Firstly, we fake quantize the module in order to perform calibration and fine tuning before actually quantizing - this is only used if we have INT8 calibration as other precisions are not currently supported within [pytorch-quantization](https://docs.nvidia.com/deeplearning/tensorrt/pytorch-quantization-toolkit/docs/index.html#) library.

This is acheived through the `tensorrt_fake_quantize_transform_pass` which goes through the model, either by type or by name, replaces each layer appropriately to a fake quantized form if the `quantize` parameter is set in the default config (`passes.tensorrt_quantize.default.config`) or on a per name or type basis. I.e. if we would like to only quantize the linear layers but not the convolutional layers, we could set the `quantize` parameter to true for `passes.tensorrt_quantize.linear.config` and the default to false.

# PROBLEMS TO WORK ON
1. In the fake quantization text, why is fake quantization used only with INT8 calibration? Answer in one to three sentences.
2. Copy the fake quantization text word for word, from "This is acheived" up to and including "default to false.".
3. Decide whether each statement agrees with the fake quantization text. Answer yes or no, and quote the words of the text that settle it.
(a) The fake quantize pass can select layers by type or by name.
(b) The module is fake quantized after it has actually been quantized.
(c) To quantize only the linear layers, the default `quantize` parameter would be set to true.

# EXTRACTED MATERIAL
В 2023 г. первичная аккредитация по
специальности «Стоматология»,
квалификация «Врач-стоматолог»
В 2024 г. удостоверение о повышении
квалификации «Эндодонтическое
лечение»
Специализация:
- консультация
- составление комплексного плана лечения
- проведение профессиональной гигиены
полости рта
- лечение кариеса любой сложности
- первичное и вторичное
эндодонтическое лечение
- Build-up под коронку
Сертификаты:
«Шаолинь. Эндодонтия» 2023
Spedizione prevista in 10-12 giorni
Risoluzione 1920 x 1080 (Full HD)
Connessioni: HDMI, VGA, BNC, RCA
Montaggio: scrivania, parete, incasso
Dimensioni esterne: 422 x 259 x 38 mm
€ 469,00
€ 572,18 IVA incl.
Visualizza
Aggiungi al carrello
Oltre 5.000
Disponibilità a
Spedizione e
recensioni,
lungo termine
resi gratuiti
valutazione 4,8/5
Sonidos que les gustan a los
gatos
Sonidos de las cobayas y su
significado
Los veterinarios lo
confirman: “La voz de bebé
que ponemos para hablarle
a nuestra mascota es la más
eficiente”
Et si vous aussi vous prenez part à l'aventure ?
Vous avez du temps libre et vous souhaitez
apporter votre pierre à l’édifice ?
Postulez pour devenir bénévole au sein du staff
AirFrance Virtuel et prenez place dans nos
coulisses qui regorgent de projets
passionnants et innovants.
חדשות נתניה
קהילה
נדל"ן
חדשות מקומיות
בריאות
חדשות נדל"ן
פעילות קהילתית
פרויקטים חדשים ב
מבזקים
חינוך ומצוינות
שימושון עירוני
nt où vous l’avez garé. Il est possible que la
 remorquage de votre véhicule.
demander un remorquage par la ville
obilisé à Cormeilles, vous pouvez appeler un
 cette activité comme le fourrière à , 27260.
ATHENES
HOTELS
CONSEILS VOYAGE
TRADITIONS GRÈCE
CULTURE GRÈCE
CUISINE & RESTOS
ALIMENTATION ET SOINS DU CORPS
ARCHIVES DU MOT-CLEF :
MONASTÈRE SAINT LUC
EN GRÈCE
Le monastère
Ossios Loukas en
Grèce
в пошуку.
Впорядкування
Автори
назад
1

---

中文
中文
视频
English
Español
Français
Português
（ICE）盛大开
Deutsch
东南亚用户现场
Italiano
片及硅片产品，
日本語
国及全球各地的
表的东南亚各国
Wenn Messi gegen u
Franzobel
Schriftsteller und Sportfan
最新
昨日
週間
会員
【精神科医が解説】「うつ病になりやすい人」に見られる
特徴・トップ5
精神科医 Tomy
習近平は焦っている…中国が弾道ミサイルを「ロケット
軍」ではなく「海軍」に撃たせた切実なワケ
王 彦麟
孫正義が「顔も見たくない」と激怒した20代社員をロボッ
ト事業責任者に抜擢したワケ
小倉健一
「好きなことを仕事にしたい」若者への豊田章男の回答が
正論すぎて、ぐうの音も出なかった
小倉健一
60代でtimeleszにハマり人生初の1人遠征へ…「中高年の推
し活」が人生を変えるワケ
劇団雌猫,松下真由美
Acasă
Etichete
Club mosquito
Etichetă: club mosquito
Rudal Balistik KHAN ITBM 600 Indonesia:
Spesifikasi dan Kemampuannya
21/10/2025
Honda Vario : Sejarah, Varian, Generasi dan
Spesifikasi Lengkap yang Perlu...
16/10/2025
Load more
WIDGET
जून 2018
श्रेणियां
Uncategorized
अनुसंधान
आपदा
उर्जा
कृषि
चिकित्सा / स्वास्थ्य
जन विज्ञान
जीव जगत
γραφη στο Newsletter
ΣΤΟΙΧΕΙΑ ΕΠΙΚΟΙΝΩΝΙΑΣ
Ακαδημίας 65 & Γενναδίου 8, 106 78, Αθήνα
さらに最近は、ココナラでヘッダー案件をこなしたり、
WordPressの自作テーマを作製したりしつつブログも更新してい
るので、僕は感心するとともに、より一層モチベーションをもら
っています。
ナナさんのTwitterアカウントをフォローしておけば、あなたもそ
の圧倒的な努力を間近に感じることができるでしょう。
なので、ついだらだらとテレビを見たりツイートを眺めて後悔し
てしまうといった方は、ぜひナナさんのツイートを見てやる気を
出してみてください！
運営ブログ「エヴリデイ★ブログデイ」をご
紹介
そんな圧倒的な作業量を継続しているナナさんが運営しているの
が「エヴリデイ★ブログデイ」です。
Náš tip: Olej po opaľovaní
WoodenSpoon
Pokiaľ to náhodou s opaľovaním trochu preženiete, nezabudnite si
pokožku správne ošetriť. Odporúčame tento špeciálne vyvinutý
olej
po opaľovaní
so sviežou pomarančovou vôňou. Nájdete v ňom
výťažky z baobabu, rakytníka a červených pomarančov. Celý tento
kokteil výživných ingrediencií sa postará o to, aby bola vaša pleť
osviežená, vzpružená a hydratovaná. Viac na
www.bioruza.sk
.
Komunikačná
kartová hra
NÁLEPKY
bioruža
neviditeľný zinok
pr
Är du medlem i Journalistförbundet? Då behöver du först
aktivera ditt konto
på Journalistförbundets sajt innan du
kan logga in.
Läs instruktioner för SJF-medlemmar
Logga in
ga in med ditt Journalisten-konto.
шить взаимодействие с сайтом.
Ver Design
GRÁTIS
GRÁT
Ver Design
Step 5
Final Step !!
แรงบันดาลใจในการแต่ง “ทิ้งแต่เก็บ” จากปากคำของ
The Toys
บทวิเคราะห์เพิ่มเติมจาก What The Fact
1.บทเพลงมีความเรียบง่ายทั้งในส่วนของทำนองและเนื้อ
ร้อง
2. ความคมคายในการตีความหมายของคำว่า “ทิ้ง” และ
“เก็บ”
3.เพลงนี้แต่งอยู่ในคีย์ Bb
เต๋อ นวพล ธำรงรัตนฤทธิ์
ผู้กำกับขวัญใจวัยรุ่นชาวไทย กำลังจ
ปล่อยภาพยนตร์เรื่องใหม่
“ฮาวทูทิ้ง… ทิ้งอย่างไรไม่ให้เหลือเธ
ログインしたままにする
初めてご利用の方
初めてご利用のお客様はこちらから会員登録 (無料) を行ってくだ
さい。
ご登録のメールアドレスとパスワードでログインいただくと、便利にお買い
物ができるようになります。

---

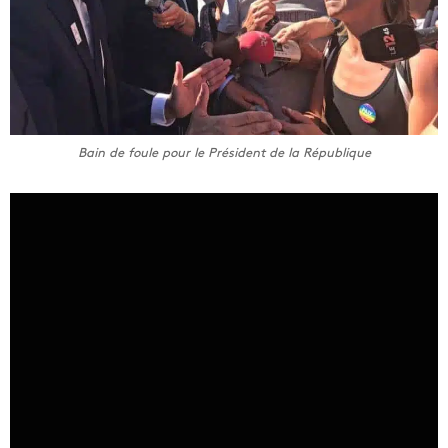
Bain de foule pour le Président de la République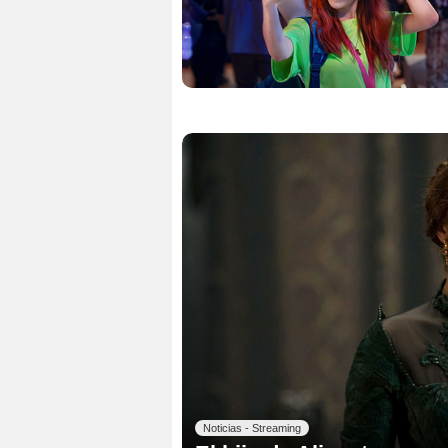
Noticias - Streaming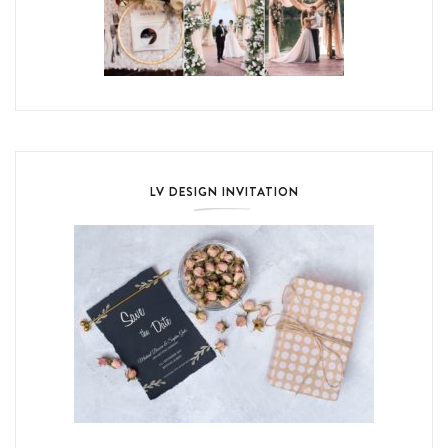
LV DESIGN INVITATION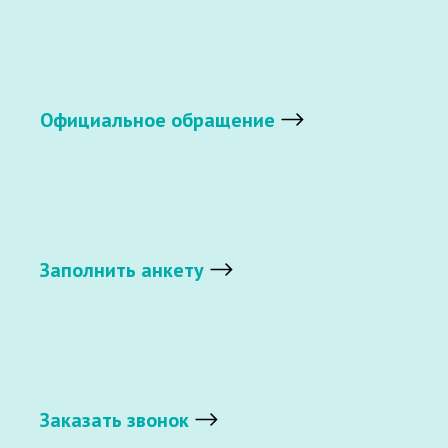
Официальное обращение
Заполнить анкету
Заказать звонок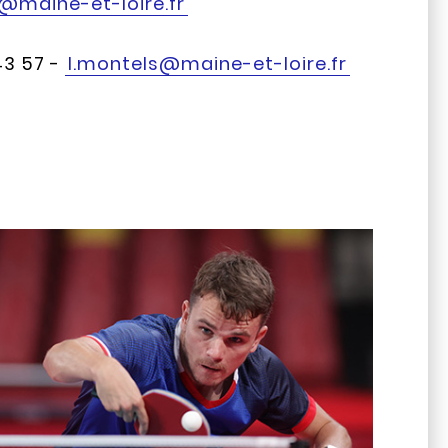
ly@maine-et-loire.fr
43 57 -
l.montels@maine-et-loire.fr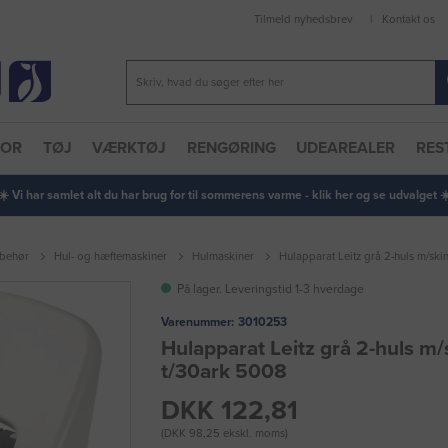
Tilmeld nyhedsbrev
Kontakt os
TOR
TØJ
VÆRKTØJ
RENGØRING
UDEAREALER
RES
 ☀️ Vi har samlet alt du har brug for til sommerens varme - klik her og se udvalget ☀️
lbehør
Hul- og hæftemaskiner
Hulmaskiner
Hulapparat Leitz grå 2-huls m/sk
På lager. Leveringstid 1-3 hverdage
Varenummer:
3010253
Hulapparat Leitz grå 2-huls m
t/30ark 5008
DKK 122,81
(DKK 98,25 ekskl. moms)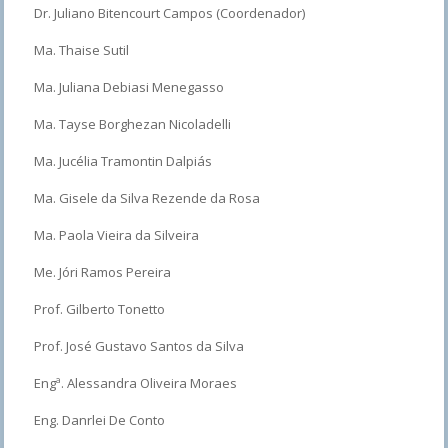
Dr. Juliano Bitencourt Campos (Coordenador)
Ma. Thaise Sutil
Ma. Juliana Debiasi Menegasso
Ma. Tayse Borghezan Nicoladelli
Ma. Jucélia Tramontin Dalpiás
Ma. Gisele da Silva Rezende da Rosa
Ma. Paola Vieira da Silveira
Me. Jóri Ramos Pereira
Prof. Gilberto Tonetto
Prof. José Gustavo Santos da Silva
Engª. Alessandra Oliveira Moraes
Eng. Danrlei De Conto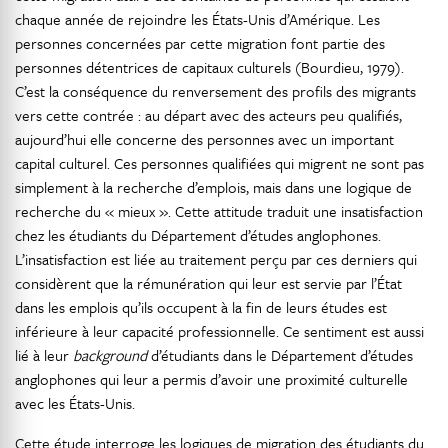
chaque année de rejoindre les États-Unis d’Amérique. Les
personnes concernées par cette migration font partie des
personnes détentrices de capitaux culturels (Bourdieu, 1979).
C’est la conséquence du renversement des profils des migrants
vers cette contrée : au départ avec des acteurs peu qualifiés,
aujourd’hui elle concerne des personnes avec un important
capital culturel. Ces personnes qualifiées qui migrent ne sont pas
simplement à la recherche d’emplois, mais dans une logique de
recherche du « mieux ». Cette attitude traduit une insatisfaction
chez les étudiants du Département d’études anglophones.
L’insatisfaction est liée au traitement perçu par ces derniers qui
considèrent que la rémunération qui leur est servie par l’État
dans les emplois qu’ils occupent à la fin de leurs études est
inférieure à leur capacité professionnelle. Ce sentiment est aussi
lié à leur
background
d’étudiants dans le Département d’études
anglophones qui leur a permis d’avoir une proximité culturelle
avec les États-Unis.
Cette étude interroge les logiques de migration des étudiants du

# EXPECTED RESPONSES
1. It is used only with INT8 calibration because other precisions are not currently supported within the pytorch-quantization library.

2.
This is acheived through the `tensorrt_fake_quantize_transform_pass` which goes through the model, either by type or by name, replaces each layer appropriately to a fake quantized form if the `quantize` parameter is set in the default config (`passes.tensorrt_quantize.default.config`) or on a per name or type basis. I.e. if we would like to only quantize the linear layers but not the convolutional layers, we could set the `quantize` parameter to true for `passes.tensorrt_quantize.linear.config` and the default to false.

3.
(a) Yes: "goes through the model, either by type or by name"
(b) No: "in order to perform calibration and fine tuning before actually quantizing"
(c) No: "set the `quantize` parameter to true for `passes.tensorrt_quantize.linear.config` and the default to false"